WHAT YOU NEED TO DO:
I'd like an exact copy of every line from the start of the entries below through the line containing "(347, 237) none", please.

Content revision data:
▬▬▬

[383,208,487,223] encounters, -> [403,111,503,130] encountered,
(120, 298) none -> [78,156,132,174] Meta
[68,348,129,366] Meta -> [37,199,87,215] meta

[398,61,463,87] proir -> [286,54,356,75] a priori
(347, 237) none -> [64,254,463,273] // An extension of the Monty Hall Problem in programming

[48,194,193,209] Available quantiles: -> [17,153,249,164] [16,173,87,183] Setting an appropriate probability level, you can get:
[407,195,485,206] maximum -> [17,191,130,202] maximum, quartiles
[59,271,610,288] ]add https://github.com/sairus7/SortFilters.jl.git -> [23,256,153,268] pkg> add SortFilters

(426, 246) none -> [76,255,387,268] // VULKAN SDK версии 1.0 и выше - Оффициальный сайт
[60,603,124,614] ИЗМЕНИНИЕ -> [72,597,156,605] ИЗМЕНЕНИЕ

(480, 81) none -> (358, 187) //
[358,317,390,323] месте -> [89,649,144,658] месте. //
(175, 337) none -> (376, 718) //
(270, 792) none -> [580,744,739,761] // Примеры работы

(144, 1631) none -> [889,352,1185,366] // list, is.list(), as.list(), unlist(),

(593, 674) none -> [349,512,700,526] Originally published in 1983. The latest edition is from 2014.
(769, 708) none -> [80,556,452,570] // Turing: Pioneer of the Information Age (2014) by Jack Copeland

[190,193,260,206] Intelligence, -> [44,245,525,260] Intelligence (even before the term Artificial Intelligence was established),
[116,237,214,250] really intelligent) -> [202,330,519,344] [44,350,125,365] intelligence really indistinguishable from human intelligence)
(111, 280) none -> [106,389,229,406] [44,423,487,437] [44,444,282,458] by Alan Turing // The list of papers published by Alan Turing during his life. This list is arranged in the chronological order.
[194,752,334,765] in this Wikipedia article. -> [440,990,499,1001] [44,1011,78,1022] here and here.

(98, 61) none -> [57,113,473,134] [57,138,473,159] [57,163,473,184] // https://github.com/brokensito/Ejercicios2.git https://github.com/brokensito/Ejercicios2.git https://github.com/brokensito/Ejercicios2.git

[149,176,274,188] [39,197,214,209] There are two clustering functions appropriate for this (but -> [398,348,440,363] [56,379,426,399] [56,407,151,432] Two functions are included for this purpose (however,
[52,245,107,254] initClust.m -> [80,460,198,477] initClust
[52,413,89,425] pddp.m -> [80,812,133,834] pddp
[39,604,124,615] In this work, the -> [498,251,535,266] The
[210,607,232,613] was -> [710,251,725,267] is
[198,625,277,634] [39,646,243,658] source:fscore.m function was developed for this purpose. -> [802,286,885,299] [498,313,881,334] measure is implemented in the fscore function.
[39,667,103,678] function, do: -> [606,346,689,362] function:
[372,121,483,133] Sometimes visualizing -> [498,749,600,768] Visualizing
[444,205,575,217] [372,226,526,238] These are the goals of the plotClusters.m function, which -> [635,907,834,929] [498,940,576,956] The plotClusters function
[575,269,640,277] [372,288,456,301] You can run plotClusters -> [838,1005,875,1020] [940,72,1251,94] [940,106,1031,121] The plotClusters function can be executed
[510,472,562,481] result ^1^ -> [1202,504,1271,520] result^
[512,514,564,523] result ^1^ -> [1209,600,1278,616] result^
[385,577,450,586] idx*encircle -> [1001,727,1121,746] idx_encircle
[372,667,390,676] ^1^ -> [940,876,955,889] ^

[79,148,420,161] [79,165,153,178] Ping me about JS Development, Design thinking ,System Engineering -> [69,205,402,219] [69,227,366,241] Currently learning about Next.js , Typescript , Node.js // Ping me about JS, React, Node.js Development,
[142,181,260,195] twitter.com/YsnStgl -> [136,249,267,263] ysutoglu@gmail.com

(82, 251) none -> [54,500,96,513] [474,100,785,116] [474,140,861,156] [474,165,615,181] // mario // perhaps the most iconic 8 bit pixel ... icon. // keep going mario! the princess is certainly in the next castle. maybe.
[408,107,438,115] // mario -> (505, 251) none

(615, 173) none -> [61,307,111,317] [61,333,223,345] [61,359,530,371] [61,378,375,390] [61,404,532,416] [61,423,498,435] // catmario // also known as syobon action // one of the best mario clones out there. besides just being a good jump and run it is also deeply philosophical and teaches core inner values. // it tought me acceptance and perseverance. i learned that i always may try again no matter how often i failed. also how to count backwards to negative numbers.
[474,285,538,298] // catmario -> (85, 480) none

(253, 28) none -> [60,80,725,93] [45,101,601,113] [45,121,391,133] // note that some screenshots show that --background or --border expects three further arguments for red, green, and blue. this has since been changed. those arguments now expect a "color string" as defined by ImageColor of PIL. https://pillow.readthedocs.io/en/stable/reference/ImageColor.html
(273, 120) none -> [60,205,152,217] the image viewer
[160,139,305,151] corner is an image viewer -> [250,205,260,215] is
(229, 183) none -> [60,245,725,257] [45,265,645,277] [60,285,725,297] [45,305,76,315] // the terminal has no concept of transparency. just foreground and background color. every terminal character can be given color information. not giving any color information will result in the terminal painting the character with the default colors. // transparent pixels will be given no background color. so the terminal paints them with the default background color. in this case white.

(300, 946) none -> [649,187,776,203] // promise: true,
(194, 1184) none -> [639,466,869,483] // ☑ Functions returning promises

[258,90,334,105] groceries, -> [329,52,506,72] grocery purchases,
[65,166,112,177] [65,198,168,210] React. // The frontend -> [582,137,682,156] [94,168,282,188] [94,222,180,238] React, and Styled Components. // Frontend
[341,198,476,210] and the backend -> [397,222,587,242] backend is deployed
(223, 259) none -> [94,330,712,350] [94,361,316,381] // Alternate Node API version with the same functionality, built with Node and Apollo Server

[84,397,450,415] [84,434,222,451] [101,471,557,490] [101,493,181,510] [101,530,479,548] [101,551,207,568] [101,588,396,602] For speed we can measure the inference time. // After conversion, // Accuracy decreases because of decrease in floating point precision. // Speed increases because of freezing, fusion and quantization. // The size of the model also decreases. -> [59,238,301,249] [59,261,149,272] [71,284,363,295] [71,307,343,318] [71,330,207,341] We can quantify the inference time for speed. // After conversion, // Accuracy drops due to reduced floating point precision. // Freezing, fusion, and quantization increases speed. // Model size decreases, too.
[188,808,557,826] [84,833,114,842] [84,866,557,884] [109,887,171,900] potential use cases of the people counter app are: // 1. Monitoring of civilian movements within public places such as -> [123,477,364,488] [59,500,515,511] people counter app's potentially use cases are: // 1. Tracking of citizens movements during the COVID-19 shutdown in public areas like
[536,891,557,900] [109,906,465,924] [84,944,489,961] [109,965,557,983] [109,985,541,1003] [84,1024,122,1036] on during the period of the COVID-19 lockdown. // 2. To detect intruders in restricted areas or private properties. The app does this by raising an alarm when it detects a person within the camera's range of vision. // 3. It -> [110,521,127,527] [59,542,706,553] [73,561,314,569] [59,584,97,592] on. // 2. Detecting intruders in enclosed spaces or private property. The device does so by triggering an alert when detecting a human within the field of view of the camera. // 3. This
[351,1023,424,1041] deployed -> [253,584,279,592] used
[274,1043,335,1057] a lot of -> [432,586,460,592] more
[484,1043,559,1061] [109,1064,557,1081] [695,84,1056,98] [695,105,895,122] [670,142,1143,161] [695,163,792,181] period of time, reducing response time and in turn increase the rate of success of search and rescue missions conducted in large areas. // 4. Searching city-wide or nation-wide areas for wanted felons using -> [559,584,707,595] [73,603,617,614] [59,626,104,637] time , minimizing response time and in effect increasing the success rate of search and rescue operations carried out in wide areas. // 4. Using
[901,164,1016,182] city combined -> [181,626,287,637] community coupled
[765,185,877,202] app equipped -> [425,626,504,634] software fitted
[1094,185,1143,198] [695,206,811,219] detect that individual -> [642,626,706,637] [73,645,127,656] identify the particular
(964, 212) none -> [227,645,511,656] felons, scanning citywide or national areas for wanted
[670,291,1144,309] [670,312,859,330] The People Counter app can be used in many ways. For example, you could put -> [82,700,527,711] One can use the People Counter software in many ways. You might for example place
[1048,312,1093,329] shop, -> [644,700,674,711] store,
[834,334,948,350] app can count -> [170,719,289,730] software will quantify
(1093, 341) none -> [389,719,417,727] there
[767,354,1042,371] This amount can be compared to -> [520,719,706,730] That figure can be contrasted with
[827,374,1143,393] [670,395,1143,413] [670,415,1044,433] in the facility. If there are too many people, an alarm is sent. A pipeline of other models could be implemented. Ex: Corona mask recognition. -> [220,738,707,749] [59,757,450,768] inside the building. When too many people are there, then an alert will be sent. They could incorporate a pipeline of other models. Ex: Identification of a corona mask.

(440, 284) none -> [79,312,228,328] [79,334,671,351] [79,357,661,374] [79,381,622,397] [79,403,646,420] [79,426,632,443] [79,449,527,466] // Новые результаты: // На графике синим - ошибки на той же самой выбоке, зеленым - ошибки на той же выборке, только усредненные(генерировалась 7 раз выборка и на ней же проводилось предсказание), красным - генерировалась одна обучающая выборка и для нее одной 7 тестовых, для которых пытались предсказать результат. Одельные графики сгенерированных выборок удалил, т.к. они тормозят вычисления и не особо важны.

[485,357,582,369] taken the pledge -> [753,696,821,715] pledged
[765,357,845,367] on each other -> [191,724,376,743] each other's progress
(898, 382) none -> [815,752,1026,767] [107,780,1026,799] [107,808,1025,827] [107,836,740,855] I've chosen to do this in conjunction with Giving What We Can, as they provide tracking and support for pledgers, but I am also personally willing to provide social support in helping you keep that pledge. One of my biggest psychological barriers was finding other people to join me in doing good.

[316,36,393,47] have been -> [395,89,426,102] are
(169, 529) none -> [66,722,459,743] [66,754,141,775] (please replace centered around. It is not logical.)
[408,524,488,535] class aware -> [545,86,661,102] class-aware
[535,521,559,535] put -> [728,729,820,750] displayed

▬▬▬

EXERCISE ANSWER:
[383,208,487,223] encounters, -> [403,111,503,130] encountered,
(120, 298) none -> [78,156,132,174] Meta
[68,348,129,366] Meta -> [37,199,87,215] meta

[398,61,463,87] proir -> [286,54,356,75] a priori
(347, 237) none -> [64,254,463,273] // An extension of the Monty Hall Problem in programming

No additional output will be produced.